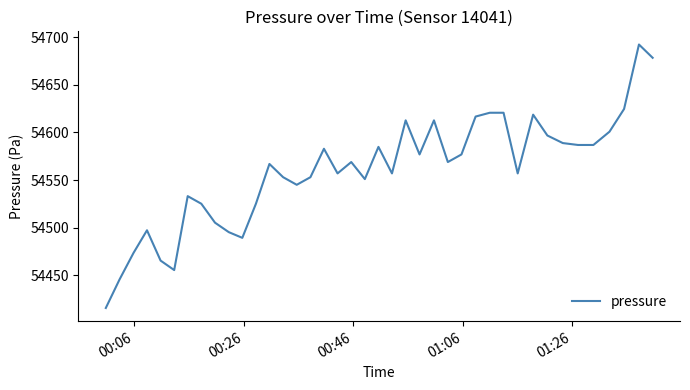

True or false: there are more than 0 points higher than both neighbors.

True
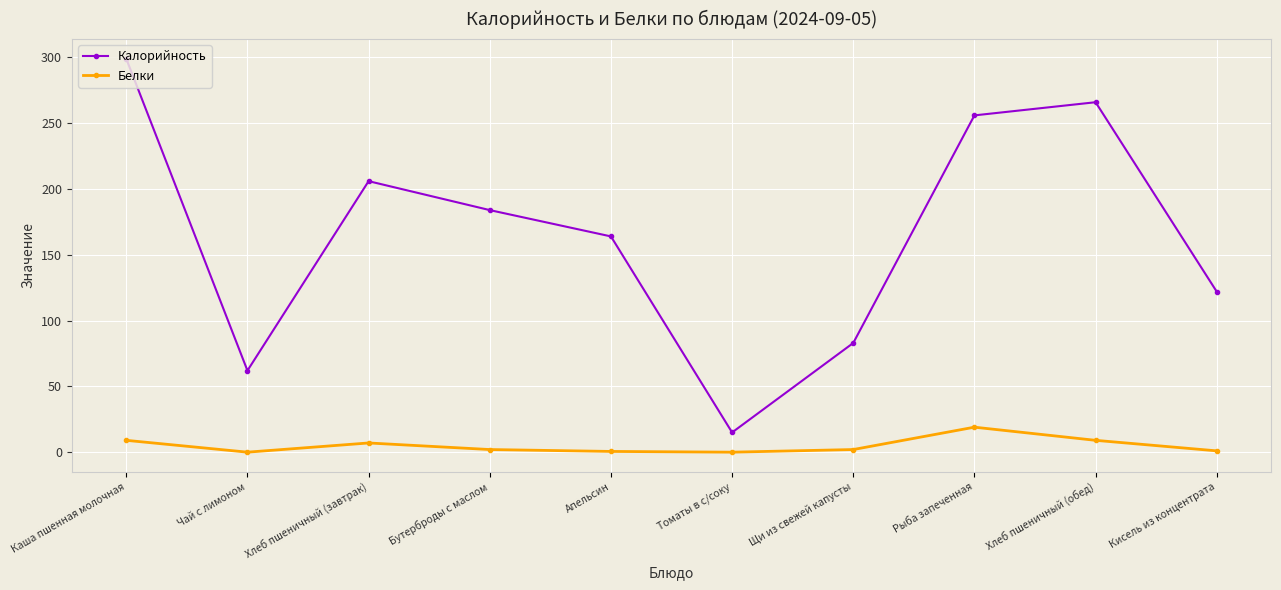

Where is the first local maximum for Калорийность?

Хлеб пшеничный (завтрак)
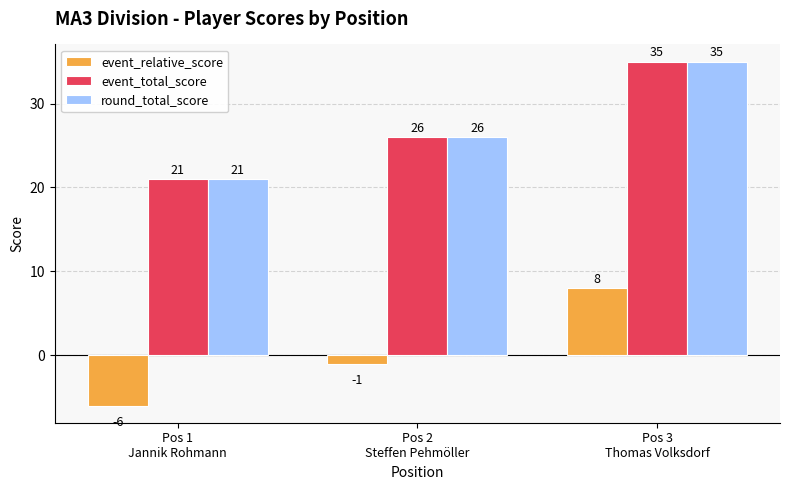

What is the average value of the event_total_score series?

27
------------------------------
**PROBLEM REQUIREMENTS:** Please copy out the lines above word for word, leaving out the picture markers.

**ANSWER FOR THE TASK:**
True or false: there are more than 0 points higher than both neighbors.

True

Where is the first local maximum for Калорийность?

Хлеб пшеничный (завтрак)

What is the average value of the event_total_score series?

27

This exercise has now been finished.